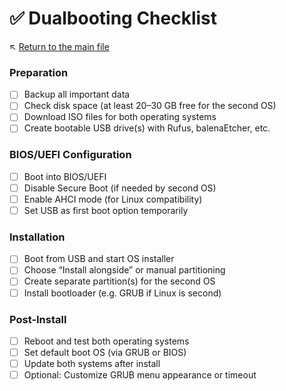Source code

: # ✅ Dualbooting Checklist

↖️ [Return to the main file](../README.md)

### Preparation

- [ ] Backup all important data
- [ ] Check disk space (at least 20–30 GB free for the second OS)
- [ ] Download ISO files for both operating systems
- [ ] Create bootable USB drive(s) with Rufus, balenaEtcher, etc.

### BIOS/UEFI Configuration

- [ ] Boot into BIOS/UEFI
- [ ] Disable Secure Boot (if needed by second OS)
- [ ] Enable AHCI mode (for Linux compatibility)
- [ ] Set USB as first boot option temporarily

### Installation

- [ ] Boot from USB and start OS installer
- [ ] Choose “Install alongside” or manual partitioning
- [ ] Create separate partition(s) for the second OS
- [ ] Install bootloader (e.g. GRUB if Linux is second)

### Post-Install

- [ ] Reboot and test both operating systems
- [ ] Set default boot OS (via GRUB or BIOS)
- [ ] Update both systems after install
- [ ] Optional: Customize GRUB menu appearance or timeout
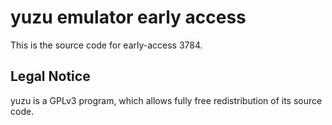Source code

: yuzu emulator early access
=============

This is the source code for early-access 3784.

## Legal Notice

yuzu is a GPLv3 program, which allows fully free redistribution of its source code.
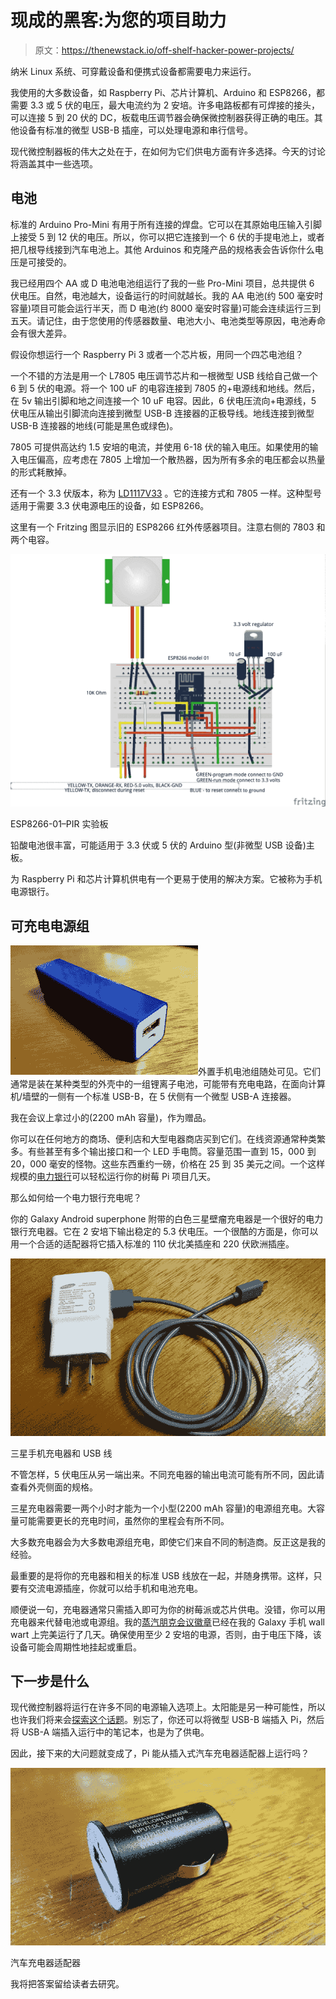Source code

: # 现成的黑客:为您的项目助力

> 原文：<https://thenewstack.io/off-shelf-hacker-power-projects/>

纳米 Linux 系统、可穿戴设备和便携式设备都需要电力来运行。

我使用的大多数设备，如 Raspberry Pi、芯片计算机、Arduino 和 ESP8266，都需要 3.3 或 5 伏的电压，最大电流约为 2 安培。许多电路板都有可焊接的接头，可以连接 5 到 20 伏的 DC，板载电压调节器会确保微控制器获得正确的电压。其他设备有标准的微型 USB-B 插座，可以处理电源和串行信号。

现代微控制器板的伟大之处在于，在如何为它们供电方面有许多选择。今天的讨论将涵盖其中一些选项。

## 电池

标准的 Arduino Pro-Mini 有用于所有连接的焊盘。它可以在其原始电压输入引脚上接受 5 到 12 伏的电压。所以，你可以把它连接到一个 6 伏的手提电池上，或者把几根导线接到汽车电池上。其他 Arduinos 和克隆产品的规格表会告诉你什么电压是可接受的。

我已经用四个 AA 或 D 电池电池组运行了我的一些 Pro-Mini 项目，总共提供 6 伏电压。自然，电池越大，设备运行的时间就越长。我的 AA 电池(约 500 毫安时容量)项目可能会运行半天，而 D 电池(约 8000 毫安时容量)可能会连续运行三到五天。请记住，由于您使用的传感器数量、电池大小、电池类型等原因，电池寿命会有很大差异。

假设你想运行一个 Raspberry Pi 3 或者一个芯片板，用同一个四芯电池组？

一个不错的方法是用一个 L7805 电压调节芯片和一根微型 USB 线给自己做一个 6 到 5 伏的电源。将一个 100 uF 的电容连接到 7805 的+电源线和地线。然后，在 5v 输出引脚和地之间连接一个 10 uF 电容。因此，6 伏电压流向+电源线，5 伏电压从输出引脚流向连接到微型 USB-B 连接器的正极导线。地线连接到微型 USB-B 连接器的地线(可能是黑色或绿色)。

7805 可提供高达约 1.5 安培的电流，并使用 6-18 伏的输入电压。如果使用的输入电压偏高，应考虑在 7805 上增加一个散热器，因为所有多余的电压都会以热量的形式耗散掉。

还有一个 3.3 伏版本，称为 [LD1117V33](https://www.sparkfun.com/products/526) 。它的连接方式和 7805 一样。这种型号适用于需要 3.3 伏电源电压的设备，如 ESP8266。

这里有一个 Fritzing 图显示旧的 ESP8266 红外传感器项目。注意右侧的 7803 和两个电容。

![](img/0aeaa4d62f4db5995b398e8bf23295ea.png)

ESP8266-01–PIR 实验板

铅酸电池很丰富，可能适用于 3.3 伏或 5 伏的 Arduino 型(非微型 USB 设备)主板。

为 Raspberry Pi 和芯片计算机供电有一个更易于使用的解决方案。它被称为手机电源银行。

## 可充电电源组

![](img/a9d2e1f1b7ba07b2a801c07215ca149d.png)外置手机电池组随处可见。它们通常是装在某种类型的外壳中的一组锂离子电池，可能带有充电电路，在面向计算机/墙壁的一侧有一个标准 USB-B，在 5 伏侧有一个微型 USB-A 连接器。

我在会议上拿过小的(2200 mAh 容量)，作为赠品。

你可以在任何地方的商场、便利店和大型电器商店买到它们。在线资源通常种类繁多。有些甚至有多个输出接口和一个 LED 手电筒。容量范围一直到 15，000 到 20，000 毫安的怪物。这些东西重约一磅，价格在 25 到 35 美元之间。一个这样规模的[电力银行](https://www.banggood.com/Original-Xiaomi-20000mAh-Polymer-Power-Bank-2-Dual-USB-Output-with-Quick-Charge-3_0-p-1114740.html?rmmds=search)可以轻松运行你的树莓 Pi 项目几天。

那么如何给一个电力银行充电呢？

你的 Galaxy Android superphone 附带的白色三星壁瘤充电器是一个很好的电力银行充电器。它在 2 安培下输出稳定的 5.3 伏电压。一个很酷的方面是，你可以用一个合适的适配器将它插入标准的 110 伏北美插座和 220 伏欧洲插座。

![](img/eeacea3dd91a5c137891d39b2cb1ff08.png)

三星手机充电器和 USB 线

不管怎样，5 伏电压从另一端出来。不同充电器的输出电流可能有所不同，因此请查看外壳侧面的规格。

三星充电器需要一两个小时才能为一个小型(2200 mAh 容量)的电源组充电。大容量可能需要更长的充电时间，虽然你的里程会有所不同。

大多数充电器会为大多数电源组充电，即使它们来自不同的制造商。反正这是我的经验。

最重要的是将你的充电器和相关的标准 USB 线放在一起，并随身携带。这样，只要有交流电源插座，你就可以给手机和电池充电。

顺便说一句，充电器通常只需插入即可为你的树莓派或芯片供电。没错，你可以用充电器来代替电池或电源组。我的[蒸汽朋克会议徽章](https://thenewstack.io/wearable-computing-electro-matic-conference-personality-identification-device/)已经在我的 Galaxy 手机 wall wart 上完美运行了几天。确保使用至少 2 安培的电源，否则，由于电压下降，该设备可能会周期性地挂起或重启。

## 下一步是什么

现代微控制器将运行在许多不同的电源输入选项上。太阳能是另一种可能性，所以也许我们将来会[探索这个话题](/tag/off-the-shelf-hacker/)。别忘了，你还可以将微型 USB-B 端插入 Pi，然后将 USB-A 端插入运行中的笔记本，也是为了供电。

因此，接下来的大问题就变成了，Pi 能从插入式汽车充电器适配器上运行吗？

![](img/a1fb2ed40bd5f2ed0f17717a09060c95.png)

汽车充电器适配器

我将把答案留给读者去研究。

<svg xmlns:xlink="http://www.w3.org/1999/xlink" viewBox="0 0 68 31" version="1.1"><title>Group</title> <desc>Created with Sketch.</desc></svg>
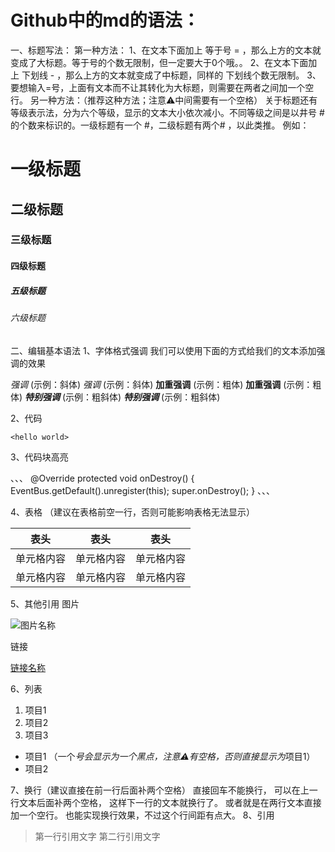 # Github中的md的语法：

一、标题写法：
第一种方法：
1、在文本下面加上 等于号 = ，那么上方的文本就变成了大标题。等于号的个数无限制，但一定要大于0个哦。。
2、在文本下面加上 下划线 - ，那么上方的文本就变成了中标题，同样的 下划线个数无限制。
3、要想输入=号，上面有文本而不让其转化为大标题，则需要在两者之间加一个空行。
另一种方法：（推荐这种方法；注意⚠️中间需要有一个空格）
关于标题还有等级表示法，分为六个等级，显示的文本大小依次减小。不同等级之间是以井号 # 的个数来标识的。一级标题有一个 #，二级标题有两个# ，以此类推。
例如：

# 一级标题 
## 二级标题 
### 三级标题 
#### 四级标题 
##### 五级标题 
###### 六级标题

二、编辑基本语法
1、字体格式强调
我们可以使用下面的方式给我们的文本添加强调的效果

*强调*  (示例：斜体) 
_强调_  (示例：斜体) 
**加重强调**  (示例：粗体) 
__加重强调__ (示例：粗体) 
***特别强调*** (示例：粗斜体) 
___特别强调___  (示例：粗斜体) 

2、代码

`<hello world>` 

3、代码块高亮

、、、
@Override
protected void onDestroy() {
    EventBus.getDefault().unregister(this);
    super.onDestroy();
}
、、、

4、表格 （建议在表格前空一行，否则可能影响表格无法显示）

表头  | 表头  | 表头
---- | ----- | ------ 
单元格内容  | 单元格内容 | 单元格内容
单元格内容  | 单元格内容 | 单元格内容 

5、其他引用
图片

![图片名称](https://www.baidu.com/img/bd_logo1.png) 

链接

[链接名称](https://www.baidu.com/)   

6、列表

1. 项目1 
2. 项目2 
3. 项目3 
  * 项目1 （一个*号会显示为一个黑点，注意⚠️有空格，否则直接显示为*项目1）
  * 项目2 

7、换行（建议直接在前一行后面补两个空格）
直接回车不能换行，
可以在上一行文本后面补两个空格，
这样下一行的文本就换行了。
或者就是在两行文本直接加一个空行。
也能实现换行效果，不过这个行间距有点大。
8、引用

> 第一行引用文字 
> 第二行引用文字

ABOUT THIS TASK:
Extract the lines of the rows verbatim, starting at the very beginning of the rows and ending at the line that contains "### BIOS/UEFI Configuration", including both ends. Leave the pictures out of your answer.

SOLUTION TO THIS TASK:
Source code

: # ✅ Dualbooting Checklist

↖️ [Return to the main file](../README.md)

### Preparation

- [ ] Backup all important data
- [ ] Check disk space (at least 20–30 GB free for the second OS)
- [ ] Download ISO files for both operating systems
- [ ] Create bootable USB drive(s) with Rufus, balenaEtcher, etc.

### BIOS/UEFI Configuration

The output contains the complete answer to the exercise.